Transcribe the whole listing exactly; the images stay out.

_Data excerpt:_
== Segment start ==
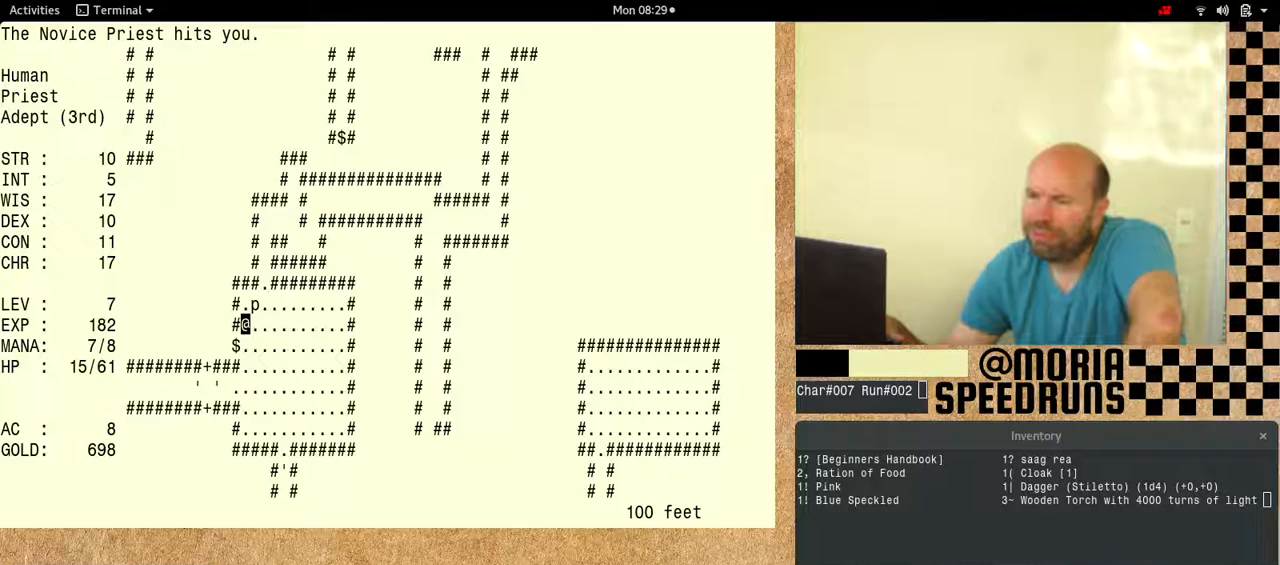
{"keys": [], "events": []}
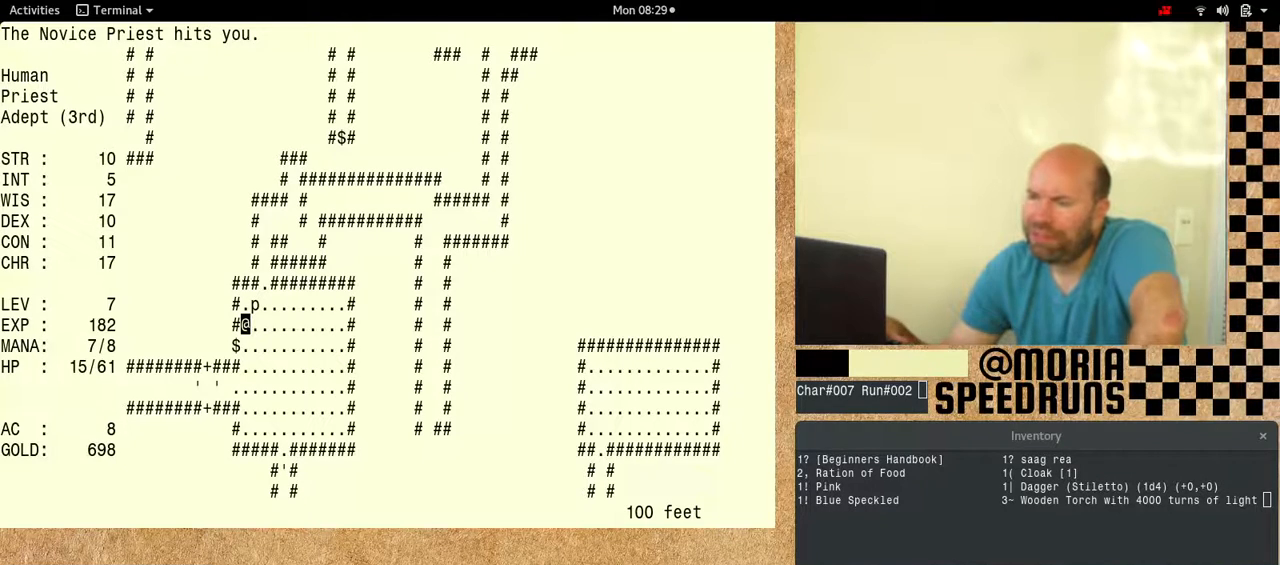
{"keys": ["num6"], "events": [[367, "num6", "down"]]}
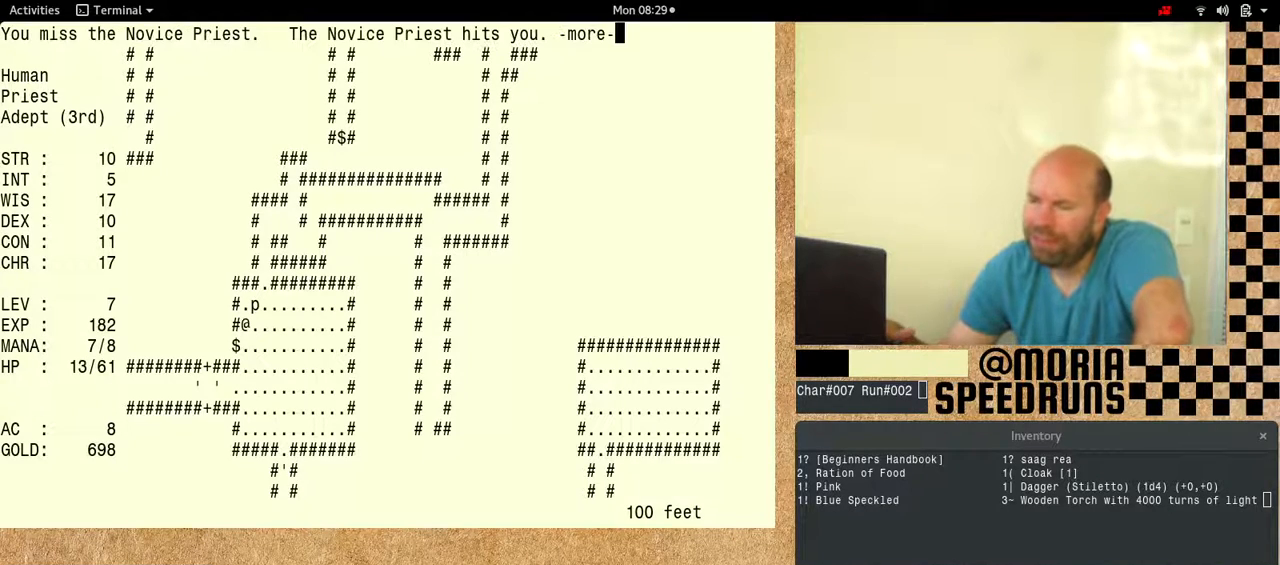
{"keys": ["num6"], "events": []}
== Segment end ==
_Task output:_
{"keys": [], "events": []}
{"keys": ["num6"], "events": [[367, "num6", "down"]]}
{"keys": ["num6"], "events": []}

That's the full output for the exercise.